It is about time a more human approach is taken to deal with a very human problem. The eco system in the region is at greater risk than ever.The mangroves are destroyed. The drinking water is contaminated with high levels of hydrocarbons. As part of the oil burns away during artisanal refining process by the locals, oil seeps deep into the ground as distilleries are heated on open fires fed by crude oil that is tipped into pits in the ground. All these additional enviromental issues in a country with limited existing infrastructure.
As major IOC’s continue to sell up and move offshore. Nigeria will only have itself to blame for what clearly looks like a troubled future. A country cannot be defined by only two major cities (Lagos and Abuja). With a population of over 170 million people more cities and communities need to be developed and jobs created for the talented masses in the nation.

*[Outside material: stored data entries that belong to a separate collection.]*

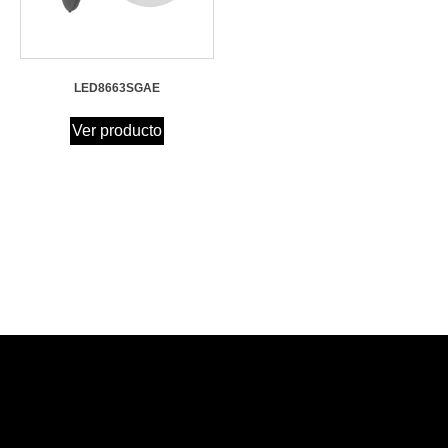
LED8663SGAE
Ver producto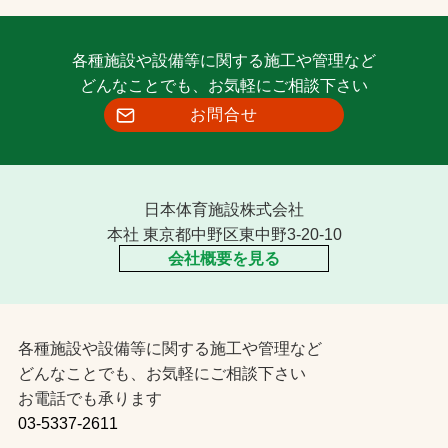
各種施設や設備等に関する施工や管理など
どんなことでも、お気軽にご相談下さい
お問合せ
日本体育施設株式会社
本社 東京都中野区東中野3-20-10
会社概要を見る
各種施設や設備等に関する施工や管理など
どんなことでも、お気軽にご相談下さい
お電話でも承ります
03-5337-2611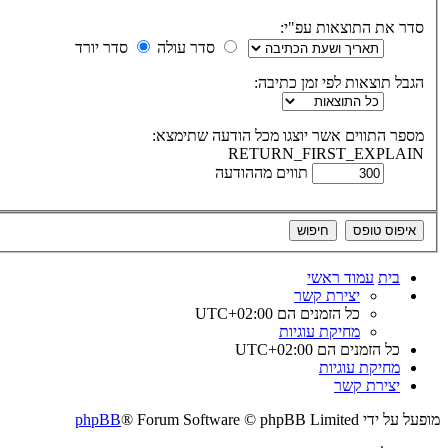
סדר את התוצאות עפ"י:
סדר עולה
סדר יורד
הגבל תוצאות לפי זמן כתיבה:
מספר התווים אשר יוצגו מכל הודעה שתימצא:
RETURN_FIRST_EXPLAIN
תווים מההודעה
בית
עמוד ראשי
יצירת קשר
כל הזמנים הם
UTC+02:00
מחיקת עוגיות
כל הזמנים הם
UTC+02:00
מחיקת עוגיות
יצירת קשר
מופעל על ידי
® Forum Software © phpBB Limited
phpBB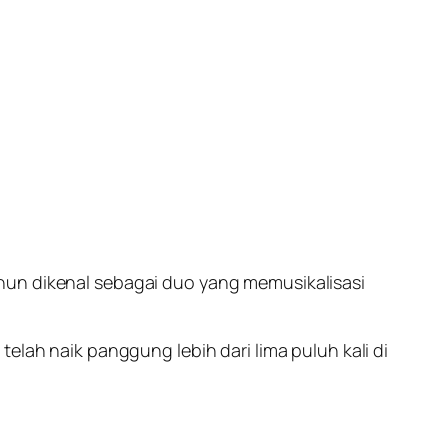
hun dikenal sebagai duo yang memusikalisasi
elah naik panggung lebih dari lima puluh kali di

The Department of Petroleum Resources (DPR), recently disclosed that Nigeria’s crude oil reserves now stand at 35 billion barrels, thus dropping by 2billion barrels or about 5.4 per cent, from an initial level of 37 billion barrels. Director of DPR, Mr. George Osahon, stated this at a session during the 2014 Nigerian Oil and Gas (NOG-14) conference in Abuja according to News reports.
We need functional refineries NOW. Petrol shortage has to be a thing of the past. It is very embarrassing that an oil producing country experiences petrol shortages as much as it happens in Nigeria.
The young shall grow and it is definetly time for Nigeria and its people to grow up. Charity must begin in the villages.